=== Provided data ===
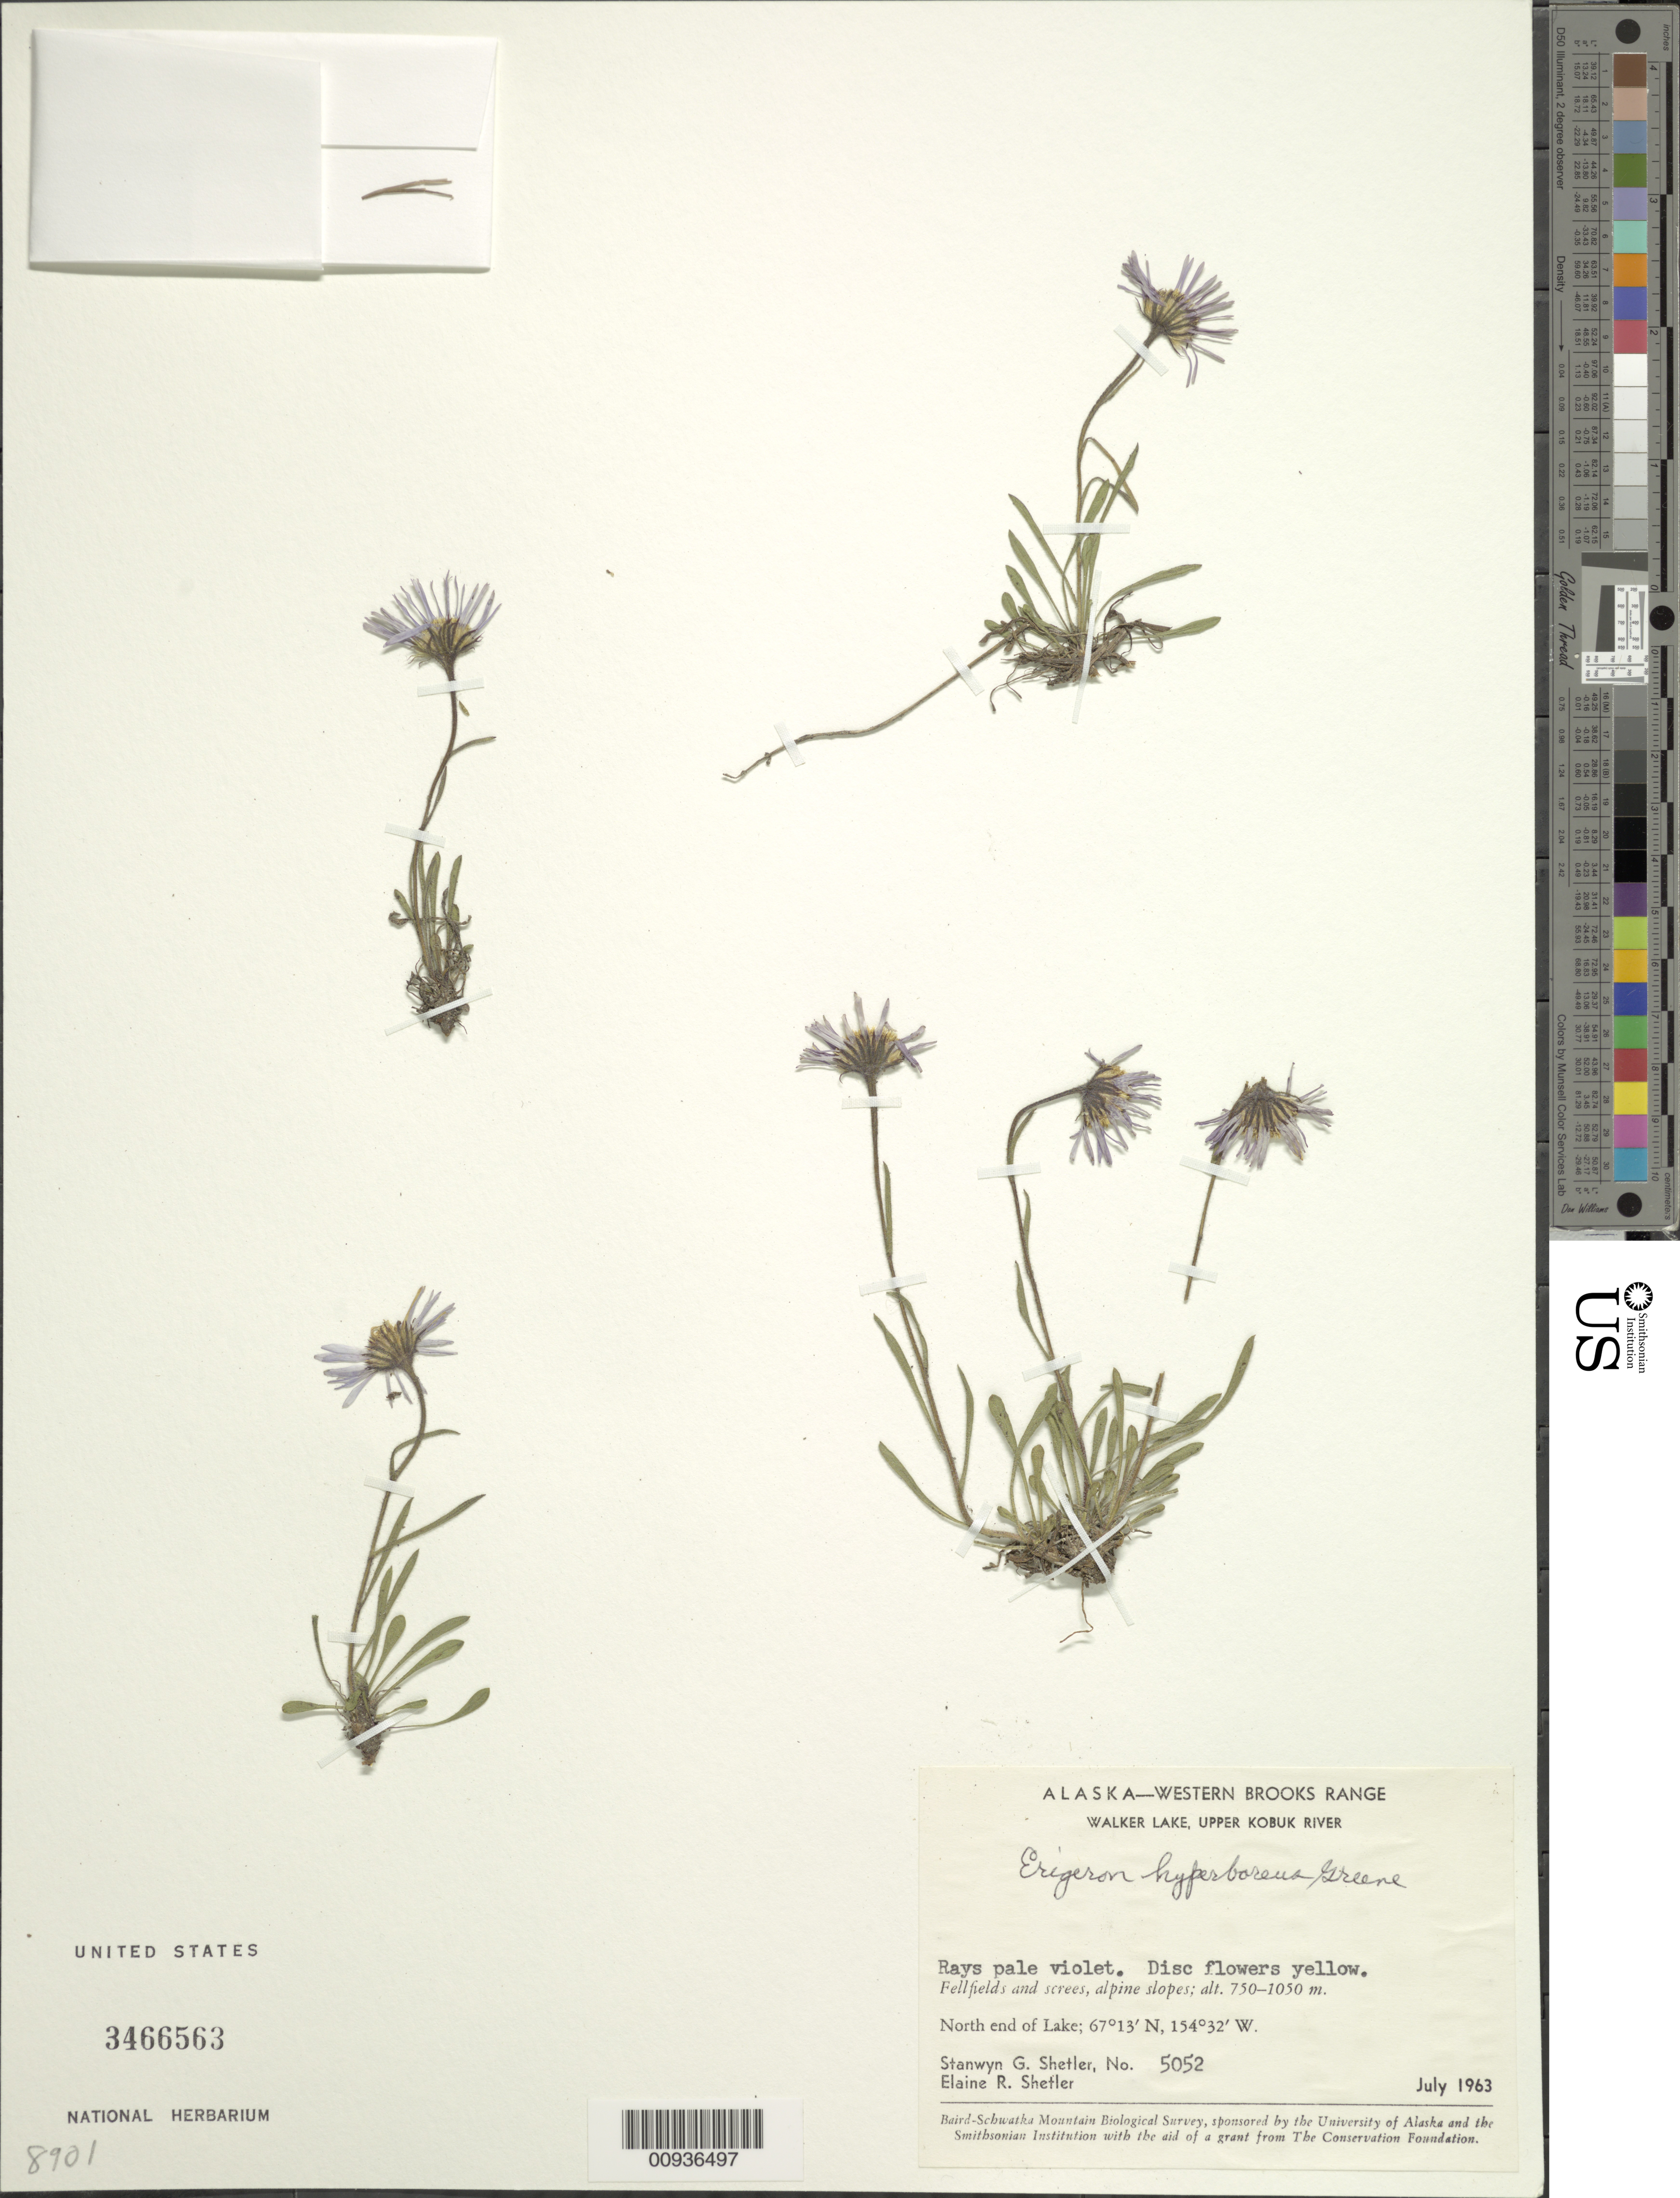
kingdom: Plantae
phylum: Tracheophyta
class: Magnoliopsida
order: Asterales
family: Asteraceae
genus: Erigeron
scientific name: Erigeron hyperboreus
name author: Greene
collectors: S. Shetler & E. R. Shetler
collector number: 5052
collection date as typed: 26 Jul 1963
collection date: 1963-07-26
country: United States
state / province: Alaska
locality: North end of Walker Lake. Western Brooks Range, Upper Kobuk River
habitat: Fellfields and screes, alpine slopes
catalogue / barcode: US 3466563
===
* _Requirement_:
Return everything from the line containing "collection date: 1963-07-26" down to the last line of the records, copying each line without any change.

* _Output below_:
collection date: 1963-07-26
country: United States
state / province: Alaska
locality: North end of Walker Lake. Western Brooks Range, Upper Kobuk River
habitat: Fellfields and screes, alpine slopes
catalogue / barcode: US 3466563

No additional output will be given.